What the exercise asks:
Return each line below holding the string "shoulder".

-- Material provided follows --

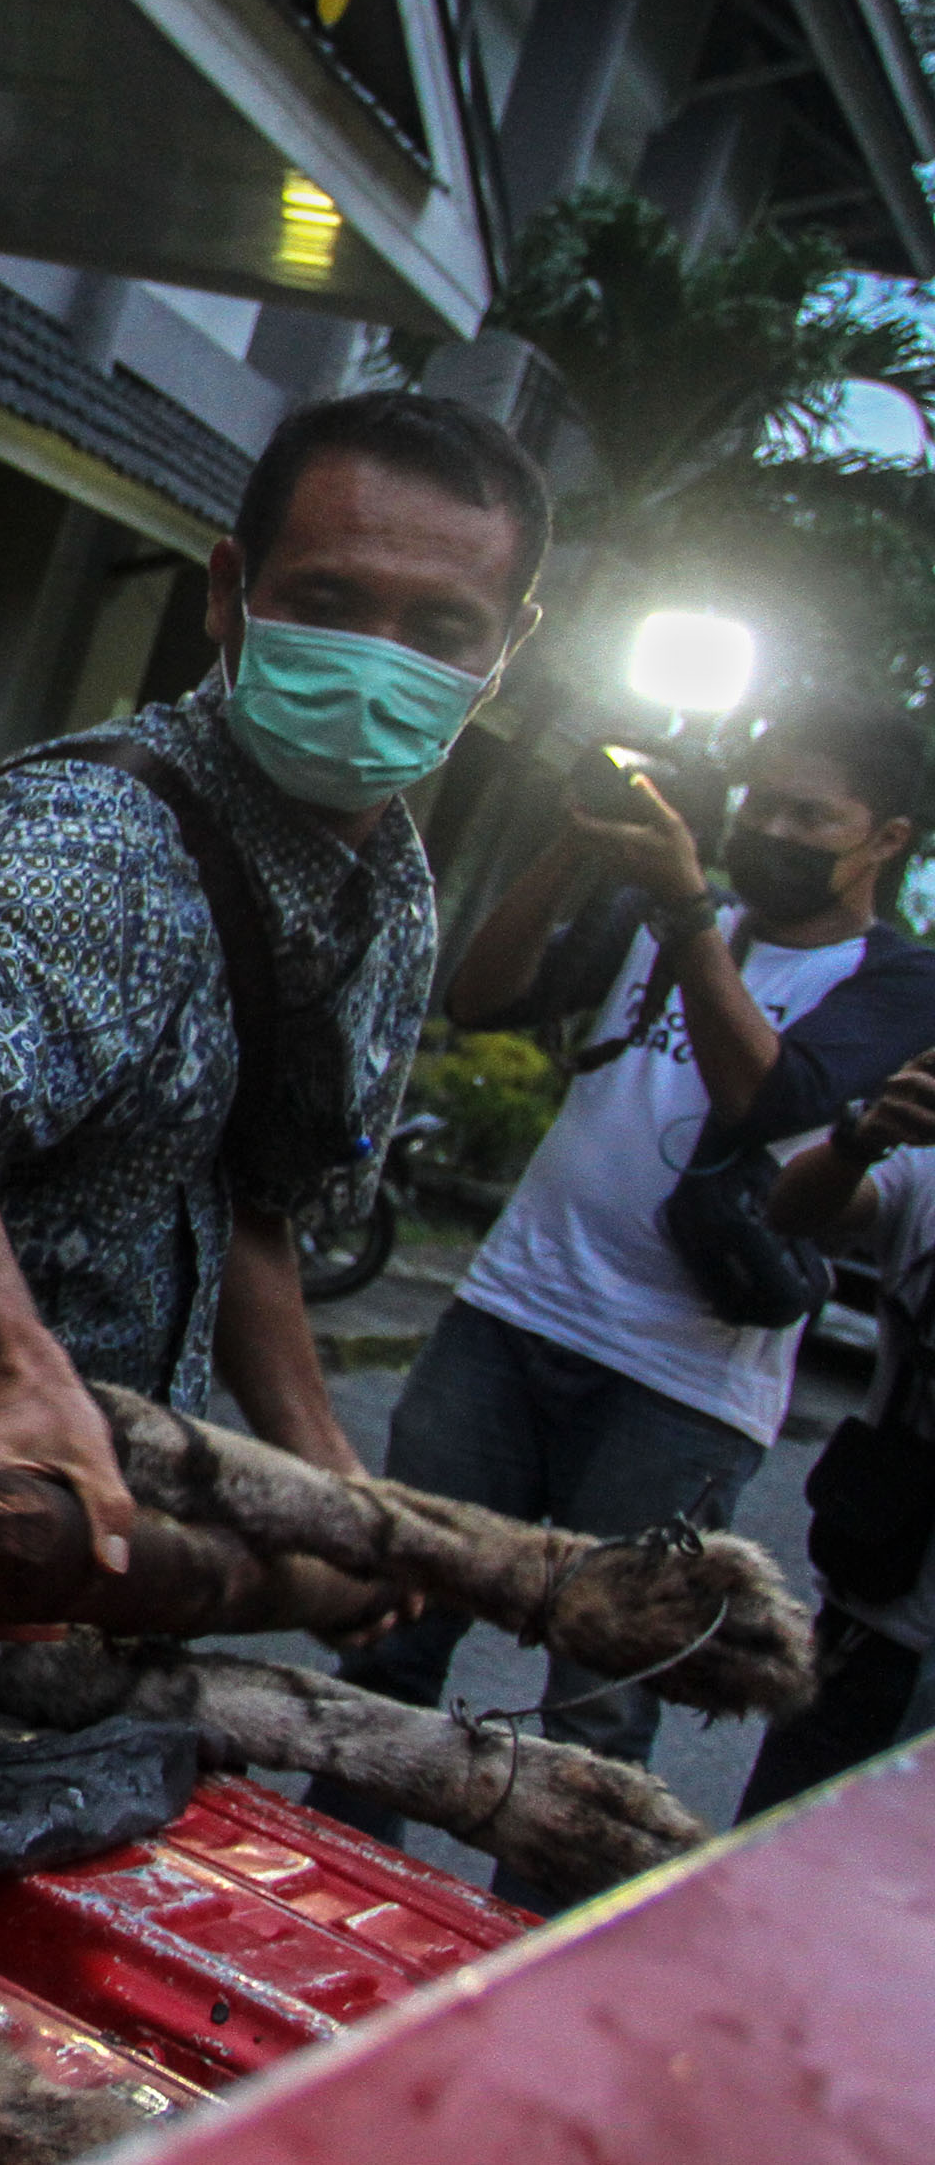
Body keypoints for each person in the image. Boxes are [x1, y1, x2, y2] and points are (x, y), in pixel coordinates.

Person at [0, 393, 553, 1583]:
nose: (376, 662)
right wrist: (18, 1371)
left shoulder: (386, 895)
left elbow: (243, 1209)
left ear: (504, 655)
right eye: (329, 603)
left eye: (438, 625)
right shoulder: (88, 836)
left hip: (68, 1561)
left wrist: (331, 1482)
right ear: (229, 592)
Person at [313, 696, 933, 1872]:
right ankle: (325, 1891)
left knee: (596, 1710)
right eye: (762, 802)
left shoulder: (898, 980)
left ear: (884, 840)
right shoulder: (663, 915)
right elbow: (483, 996)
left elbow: (775, 1099)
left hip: (681, 1386)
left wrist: (693, 907)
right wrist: (575, 844)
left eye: (813, 815)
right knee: (393, 1632)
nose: (774, 829)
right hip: (508, 1316)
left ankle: (521, 1974)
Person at [740, 1047, 935, 1820]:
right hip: (872, 1622)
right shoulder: (923, 1169)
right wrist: (862, 1137)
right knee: (769, 1877)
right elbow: (793, 1210)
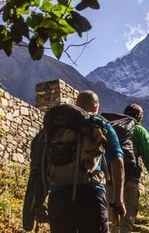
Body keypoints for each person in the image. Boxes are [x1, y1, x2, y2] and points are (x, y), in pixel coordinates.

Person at [47, 90, 126, 233]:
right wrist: (118, 201)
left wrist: (37, 203)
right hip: (91, 194)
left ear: (76, 105)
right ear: (96, 107)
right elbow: (117, 161)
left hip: (58, 197)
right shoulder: (98, 124)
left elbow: (38, 164)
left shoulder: (55, 128)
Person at [107, 103, 149, 233]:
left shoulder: (112, 128)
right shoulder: (139, 131)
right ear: (140, 117)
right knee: (126, 223)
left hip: (109, 181)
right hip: (129, 182)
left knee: (112, 224)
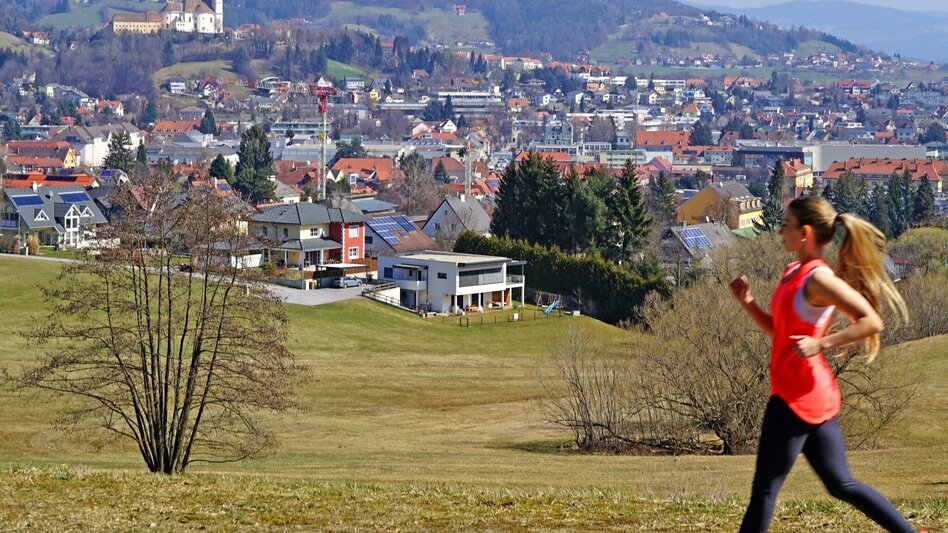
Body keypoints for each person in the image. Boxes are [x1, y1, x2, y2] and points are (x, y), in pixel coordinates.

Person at [729, 196, 920, 533]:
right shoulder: (794, 272)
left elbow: (872, 321)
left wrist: (822, 343)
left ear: (805, 232)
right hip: (813, 395)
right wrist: (748, 303)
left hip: (794, 397)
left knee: (764, 491)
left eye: (785, 225)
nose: (779, 231)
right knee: (840, 484)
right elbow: (782, 332)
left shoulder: (818, 279)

-- Material provided concluded --

Your solution:
left shoulder: (386, 895)
right shoulder: (88, 836)
left shoulder: (898, 980)
right shoulder: (663, 915)
right shoulder: (923, 1169)
right shoulder: (98, 124)
left shoulder: (55, 128)
left shoulder: (112, 128)
right shoulder: (139, 131)
right shoulder: (794, 272)
left shoulder: (818, 279)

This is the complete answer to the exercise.